If you travel, you will probably have the problem that the time on your laptop is still the home time. On mobile phones, the time will automagically be retrieved from the mobile network time, but if you do not have a mobile connection on your laptop, this is quite hard. But there is a trick you can do, which requires the use of geoip-bin.

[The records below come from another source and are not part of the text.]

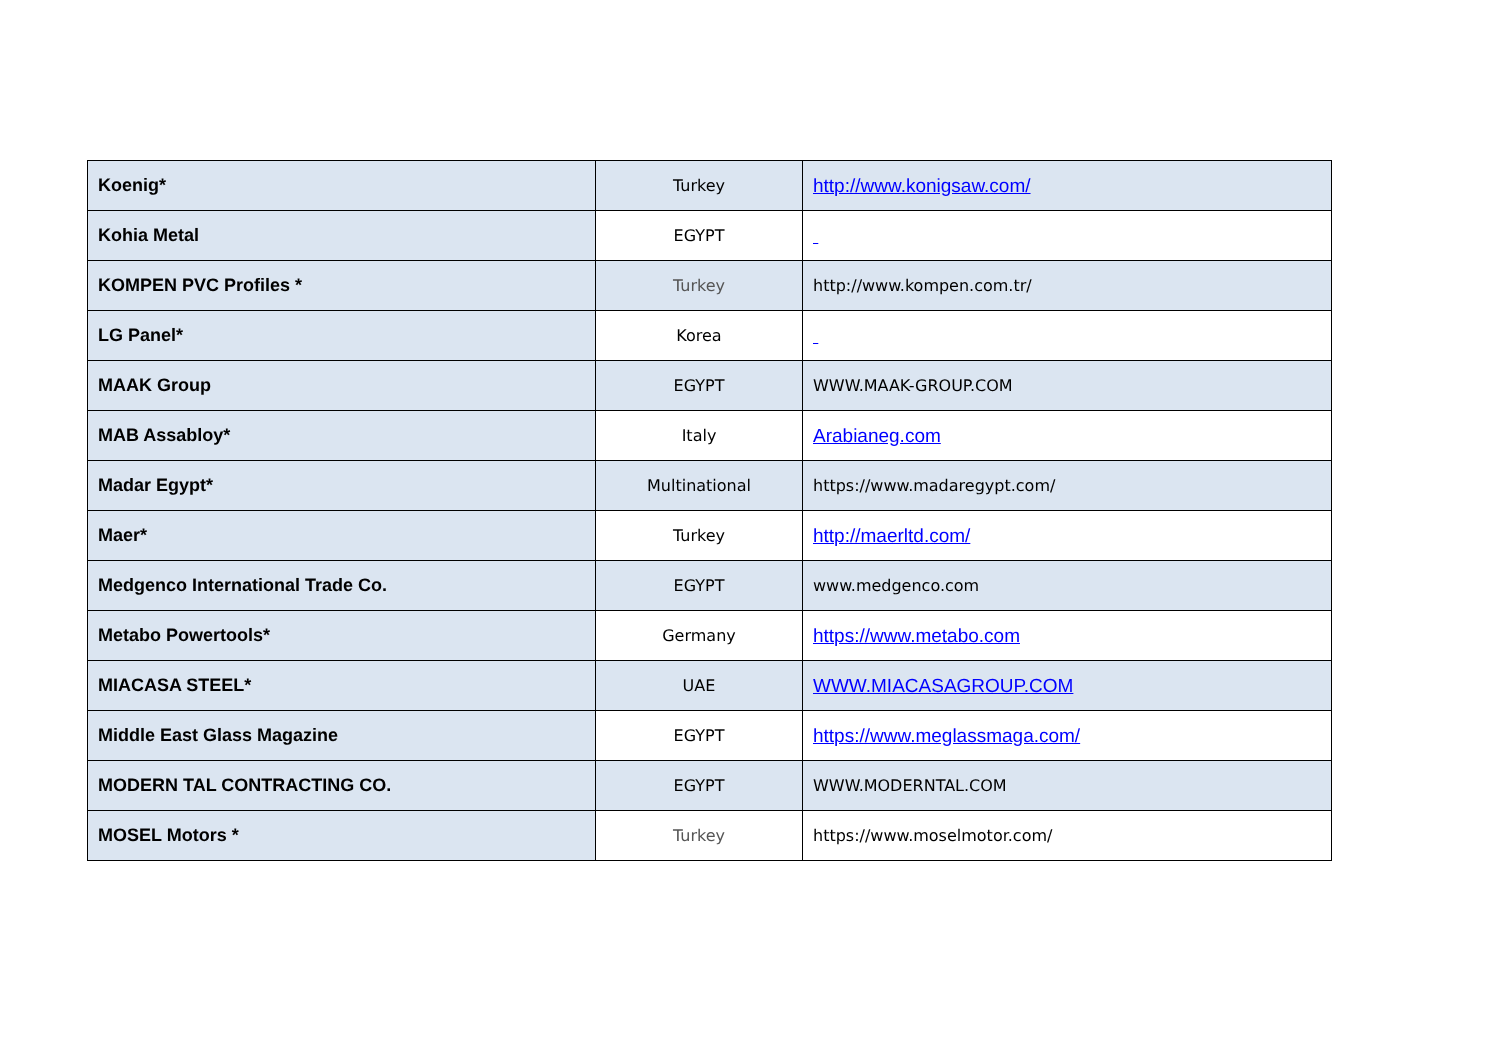| Koenig* | Turkey | http://www.konigsaw.com/ |
| Kohia Metal | EGYPT | |
| KOMPEN PVC Profiles * | Turkey | http://www.kompen.com.tr/ |
| LG Panel* | Korea | |
| MAAK Group | EGYPT | WWW.MAAK-GROUP.COM |
| MAB Assabloy* | Italy | Arabianeg.com |
| Madar Egypt* | Multinational | https://www.madaregypt.com/ |
| Maer* | Turkey | http://maerltd.com/ |
| Medgenco International Trade Co. | EGYPT | www.medgenco.com |
| Metabo Powertools* | Germany | https://www.metabo.com |
| MIACASA STEEL* | UAE | WWW.MIACASAGROUP.COM |
| Middle East Glass Magazine | EGYPT | https://www.meglassmaga.com/ |
| MODERN TAL CONTRACTING CO. | EGYPT | WWW.MODERNTAL.COM |
| MOSEL Motors * | Turkey | https://www.moselmotor.com/ |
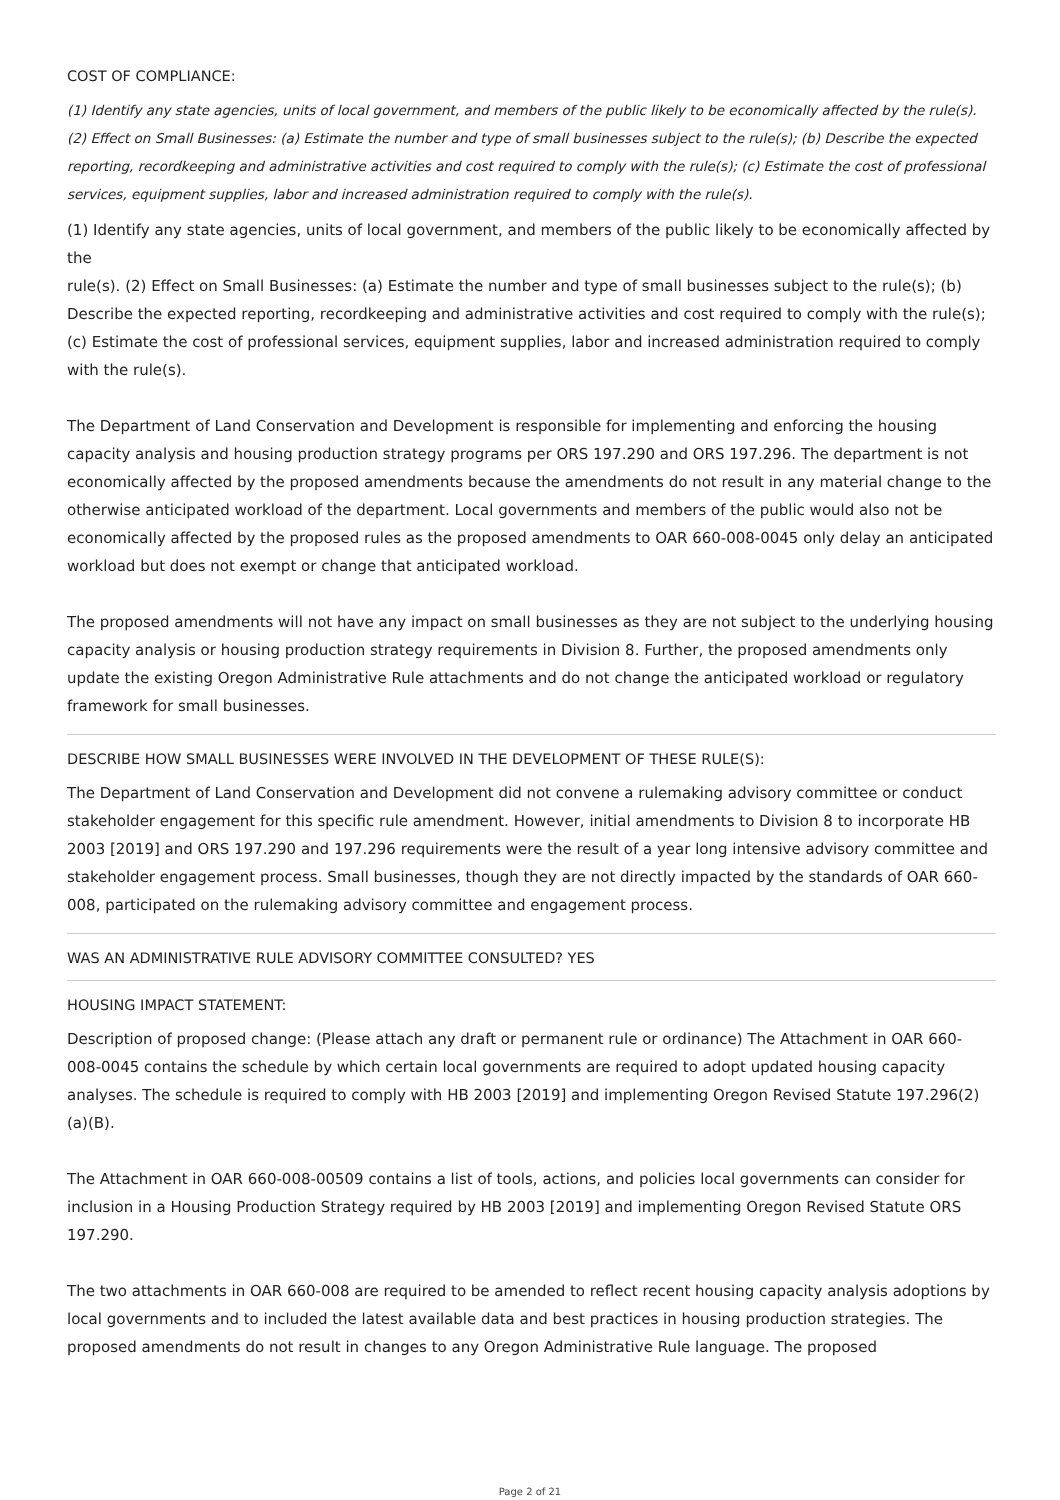COST OF COMPLIANCE:
(1) Identify any state agencies, units of local government, and members of the public likely to be economically affected by the rule(s). (2) Effect on Small Businesses: (a) Estimate the number and type of small businesses subject to the rule(s); (b) Describe the expected reporting, recordkeeping and administrative activities and cost required to comply with the rule(s); (c) Estimate the cost of professional services, equipment supplies, labor and increased administration required to comply with the rule(s).
(1) Identify any state agencies, units of local government, and members of the public likely to be economically affected by the
rule(s). (2) Effect on Small Businesses: (a) Estimate the number and type of small businesses subject to the rule(s); (b) Describe the expected reporting, recordkeeping and administrative activities and cost required to comply with the rule(s); (c) Estimate the cost of professional services, equipment supplies, labor and increased administration required to comply with the rule(s).
The Department of Land Conservation and Development is responsible for implementing and enforcing the housing capacity analysis and housing production strategy programs per ORS 197.290 and ORS 197.296. The department is not economically affected by the proposed amendments because the amendments do not result in any material change to the otherwise anticipated workload of the department. Local governments and members of the public would also not be economically affected by the proposed rules as the proposed amendments to OAR 660-008-0045 only delay an anticipated workload but does not exempt or change that anticipated workload.
The proposed amendments will not have any impact on small businesses as they are not subject to the underlying housing capacity analysis or housing production strategy requirements in Division 8. Further, the proposed amendments only update the existing Oregon Administrative Rule attachments and do not change the anticipated workload or regulatory framework for small businesses.
DESCRIBE HOW SMALL BUSINESSES WERE INVOLVED IN THE DEVELOPMENT OF THESE RULE(S):
The Department of Land Conservation and Development did not convene a rulemaking advisory committee or conduct stakeholder engagement for this specific rule amendment. However, initial amendments to Division 8 to incorporate HB 2003 [2019] and ORS 197.290 and 197.296 requirements were the result of a year long intensive advisory committee and stakeholder engagement process. Small businesses, though they are not directly impacted by the standards of OAR 660-008, participated on the rulemaking advisory committee and engagement process.
WAS AN ADMINISTRATIVE RULE ADVISORY COMMITTEE CONSULTED? YES
HOUSING IMPACT STATEMENT:
Description of proposed change: (Please attach any draft or permanent rule or ordinance) The Attachment in OAR 660-008-0045 contains the schedule by which certain local governments are required to adopt updated housing capacity analyses. The schedule is required to comply with HB 2003 [2019] and implementing Oregon Revised Statute 197.296(2)(a)(B).
The Attachment in OAR 660-008-00509 contains a list of tools, actions, and policies local governments can consider for inclusion in a Housing Production Strategy required by HB 2003 [2019] and implementing Oregon Revised Statute ORS 197.290.
The two attachments in OAR 660-008 are required to be amended to reflect recent housing capacity analysis adoptions by local governments and to included the latest available data and best practices in housing production strategies. The proposed amendments do not result in changes to any Oregon Administrative Rule language. The proposed
Page 2 of 21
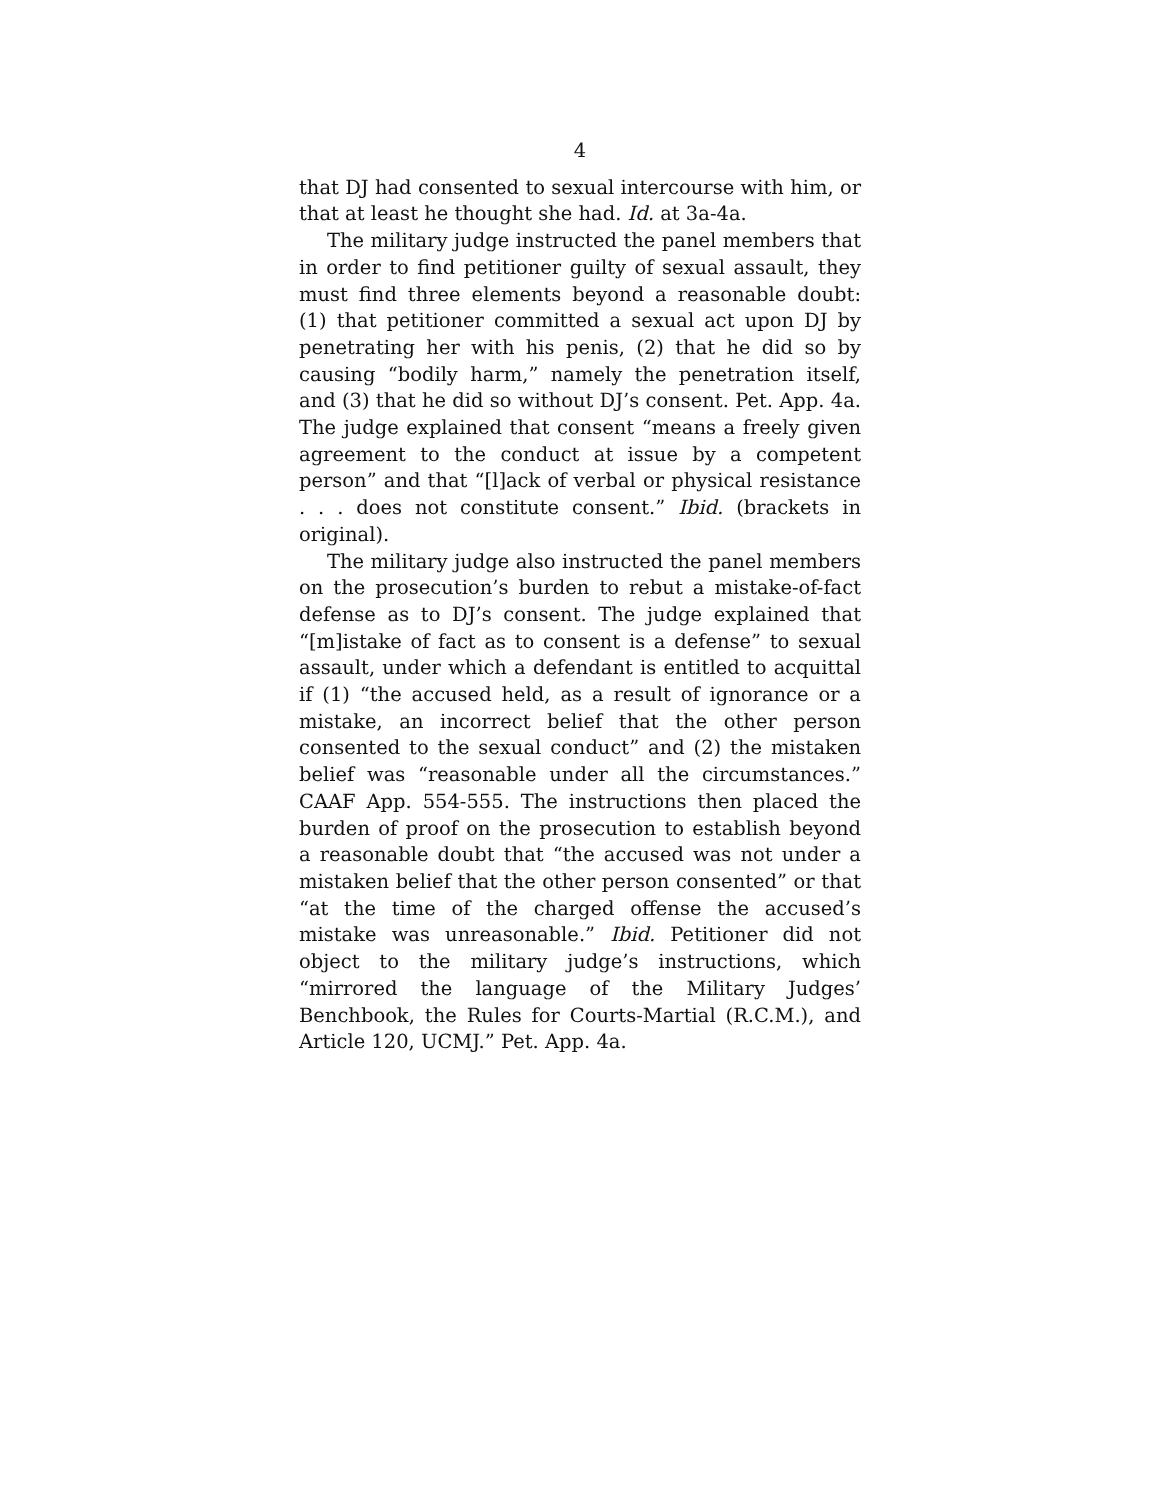4
that DJ had consented to sexual intercourse with him, or that at least he thought she had. Id. at 3a-4a.
The military judge instructed the panel members that in order to find petitioner guilty of sexual assault, they must find three elements beyond a reasonable doubt: (1) that petitioner committed a sexual act upon DJ by penetrating her with his penis, (2) that he did so by causing “bodily harm,” namely the penetration itself, and (3) that he did so without DJ’s consent. Pet. App. 4a. The judge explained that consent “means a freely given agreement to the conduct at issue by a competent person” and that “[l]ack of verbal or physical resistance . . . does not constitute consent.” Ibid. (brackets in original).
The military judge also instructed the panel members on the prosecution’s burden to rebut a mistake-of-fact defense as to DJ’s consent. The judge explained that “[m]istake of fact as to consent is a defense” to sexual assault, under which a defendant is entitled to acquittal if (1) “the accused held, as a result of ignorance or a mistake, an incorrect belief that the other person consented to the sexual conduct” and (2) the mistaken belief was “reasonable under all the circumstances.” CAAF App. 554-555. The instructions then placed the burden of proof on the prosecution to establish beyond a reasonable doubt that “the accused was not under a mistaken belief that the other person consented” or that “at the time of the charged offense the accused’s mistake was unreasonable.” Ibid. Petitioner did not object to the military judge’s instructions, which “mirrored the language of the Military Judges’ Benchbook, the Rules for Courts-Martial (R.C.M.), and Article 120, UCMJ.” Pet. App. 4a.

Just lookup your public wifi IP and compare it to the geoip database:

TZ=$(geoiplookup $(curl -s ipconfig.sh) | cut -d " " -f 4 | tr -d ',') date

With a little bit of scripting, you can put this into a nice script, which will refresh the cache of the local timezone every hour.

#!/bin/bash
# this script tries to get the local time by checking the public wifi IP

if ! [ -f ~/.cache/localtime.cache ] || [ $(($(date +%s) - $(stat --printf '%Y' ~/.cache/localtime.cache))) -gt 3600 ] ; then
    geoiplookup $(curl -s ipconfig.sh) | cut -d " " -f 4 | tr -d ',' > ~/.cache/localtime.cache
    if [ $? -ne 0 ]; then
        exit 1
    fi
fi

if [ -z "$1" ]; then
    FMT="%c"
else
    FMT="$1"
fi

if [ -f ~/.cache/localtime.cache ]; then
    TZ=$(cat ~/.cache/localtime.cache) date +"$FMT"
else
    date +"$FMT"
fi

Later I found out, that this script does only work, if the country you are in, is listed as an own timezone in /usr/share/zoneinfo. It is the case for GB but for example not for AT. There are some conversion lists, but you will obviously get problems when you are in the US or Russia, as those countries span multiple timezones. So yeah, this script kind of work in some cases only. But I hope you get the point and can adjust it to your needs!